Он был хитроумнее Орлиных дверей в Обеденном зале. Я заинтересованно следила, как поворачивается более маленькое солнце, отпуская свои лучи, и, сделав круг, иссекается на две оранжевые половины, как апельсин. Вот я вхожу в просторный зал с каменными колоннами и витражным окуляром на потолке. В пределах падающего света поставлены ложа. Когда зашла — хитрые двери объединяются с усталым надтреснутым шорканьем.
Я насчитала семь ложей по количеству цветов радуги. Меня подвели к синему — тому, что смотрело на две лестницы, это был единственный путь за вычетом главного входа, и я предположила, что потом поведут на одну из них.
Переговорив с Тисмерунном, Шъял дал распоряжения:
— За круг не уходить. Кровать не покидать. Ждать, пока не прийти сопроводитель. Ясно?
— Да, — сказала я.
— Точно? — спросил Тисмерунн.
— Не ясно зачем.
— Солнышко, давай подсоблю. — Попросив подержать лютню, трубадур помог мне снять шубку. «Не знаю, о чём ты думаешь, но этой любезностью я уже сыта», думала я. Инструмент был тяжёлым, и я предпочла поскорее его вернуть. Осталась в длинной рубашечке, стянутой на талии. — Чтобы не было жарко!

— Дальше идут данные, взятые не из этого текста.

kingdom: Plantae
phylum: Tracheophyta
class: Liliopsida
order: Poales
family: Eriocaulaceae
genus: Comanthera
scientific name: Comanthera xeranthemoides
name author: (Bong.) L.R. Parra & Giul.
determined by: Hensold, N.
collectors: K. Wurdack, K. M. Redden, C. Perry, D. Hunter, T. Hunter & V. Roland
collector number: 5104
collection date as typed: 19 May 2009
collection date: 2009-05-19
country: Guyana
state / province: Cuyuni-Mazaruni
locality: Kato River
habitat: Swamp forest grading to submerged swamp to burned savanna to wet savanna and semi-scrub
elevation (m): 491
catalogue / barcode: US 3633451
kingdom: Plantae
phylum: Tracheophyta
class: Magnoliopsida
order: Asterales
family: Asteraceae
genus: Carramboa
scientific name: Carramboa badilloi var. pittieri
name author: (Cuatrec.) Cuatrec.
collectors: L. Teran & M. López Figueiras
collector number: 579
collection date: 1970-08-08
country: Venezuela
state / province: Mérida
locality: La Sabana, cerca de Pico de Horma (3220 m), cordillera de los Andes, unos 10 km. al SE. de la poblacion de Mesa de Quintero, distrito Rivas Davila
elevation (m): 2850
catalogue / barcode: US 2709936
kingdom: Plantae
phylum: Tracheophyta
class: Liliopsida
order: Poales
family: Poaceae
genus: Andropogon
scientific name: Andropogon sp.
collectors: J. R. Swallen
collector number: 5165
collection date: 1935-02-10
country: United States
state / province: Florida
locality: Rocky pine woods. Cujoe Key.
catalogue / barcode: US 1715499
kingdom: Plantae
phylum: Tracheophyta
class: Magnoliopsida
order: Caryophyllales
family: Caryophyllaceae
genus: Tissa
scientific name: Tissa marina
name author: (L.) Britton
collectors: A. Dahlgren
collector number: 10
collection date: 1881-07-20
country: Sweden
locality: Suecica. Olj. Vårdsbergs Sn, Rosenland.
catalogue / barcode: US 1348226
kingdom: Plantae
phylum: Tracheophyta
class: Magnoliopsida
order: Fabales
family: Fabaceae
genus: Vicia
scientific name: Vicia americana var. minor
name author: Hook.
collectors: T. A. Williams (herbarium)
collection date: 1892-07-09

— Сколько это займёт времени? — спросила я.
— Не больше часа.
— А как узнаю, что прошёл час?
— Никак. Солнечные часы в Вольмере считаются кощунством, поэтому учись воспринимать течение времени интуицией. Пока ты здесь лежишь, мы объявим дерру Ѯрехдовору, что его невеста прибыла.
Я легла. Что значит воспринимать время интуицией? Не могут же они жить без отсчёта суток, астрономии и календаря.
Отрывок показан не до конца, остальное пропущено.